The souring relationship between BBDO and Visa led Mr. Wren, who usually defers client matters to his agencies, to get into the mix just as Visa approached search consultancy Select Resources International about conducting a review that would include agencies owned by other holding companies. As exploratory discussions were getting under way, Mr. Wren persuaded Ms. Lyons to limit her search to Omnicom shops, leading to a shootout between TBWA, Goodby, Silverstein & Partners and BBDO. The last agency, at a meeting in New York, had threatened to bail on the account if it was taken outside Omnicom.

In an interview last week, Ms. Lyons acknowledged Mr. Wren's role and said the review was triggered by a changed marketplace in which Visa no longer needs to emphasize how widely it's accepted by merchants. Visa is No. 1 in terms of share of cards in force, with 51%, according to MasterCard has 38%. Visa has overhauled its management, hiring two former Charles Schwab executives: CEO John Philip Coghlan and Ms. Lyons.

"We want to help people see we are broader than a credit card and a piece of plastic," she said. "Product innovation is becoming more important."

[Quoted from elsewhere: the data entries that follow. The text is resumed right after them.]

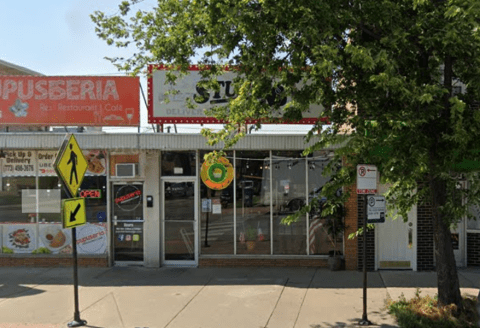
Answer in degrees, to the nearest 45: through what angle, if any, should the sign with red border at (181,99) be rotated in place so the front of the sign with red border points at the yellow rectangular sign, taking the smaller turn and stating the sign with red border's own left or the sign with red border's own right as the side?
0° — it already faces it

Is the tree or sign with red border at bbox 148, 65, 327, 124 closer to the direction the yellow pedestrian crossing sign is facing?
the tree

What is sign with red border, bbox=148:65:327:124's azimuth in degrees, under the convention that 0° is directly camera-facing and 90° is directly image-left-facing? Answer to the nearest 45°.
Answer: approximately 0°

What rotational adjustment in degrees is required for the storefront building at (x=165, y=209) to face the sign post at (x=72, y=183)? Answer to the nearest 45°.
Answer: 0° — it already faces it

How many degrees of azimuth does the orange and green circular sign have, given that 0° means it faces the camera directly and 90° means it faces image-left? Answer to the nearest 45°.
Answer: approximately 0°

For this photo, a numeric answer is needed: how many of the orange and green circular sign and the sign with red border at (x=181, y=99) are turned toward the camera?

For instance, Visa has developed a credit-card design that will be issued next year and it's changed its logo to one that's easier to fit on new payment forms such as mini cards and contact-less cards. The messaging will be focused on security and convenience. She said it hasn't been determined whether creative developed for the Super Bowl will bear a new tagline or whether that will come later.

`new thinking'

TBWA's work, believed by executives familiar with the situation to strike a more emotional chord, fared better in quantitative and qualitative testing. Ms. Lyons would only say that the agency presented "excellent new thinking." The win adds to a good run for TBWA, which was successful earlier this year in winning consumer ad duties for Sprint Nextel.

For BBDO, the loss of Visa as the marketer changes its approach is a major blow that's softened considerably by the fact that the agency has hauled in about $1 billion in new billings this year. "We're disappointed," said a spokesman. "But it's still been a record-setting year." BBDO is holding on to the Visa business in other parts of the world.

Among those new clients is Bank of America, which BBDO will handle as part of an Omnicom victory earlier this year. It's unclear whether BBDO will handle BofA's newest acquisition, the affinity-credit-card issuer MBNA.

The big loser in all this may well turn out to be Goodby, which resigned Discover Card, an $80 million account, to take part in the Visa pitch. The account is now in review managed by SRI.

Asked whether the agency regretted the move, a Goodby executive replied, "Not at all," adding that it would have been wrong to pursue the business of a competitor while still working for Discover.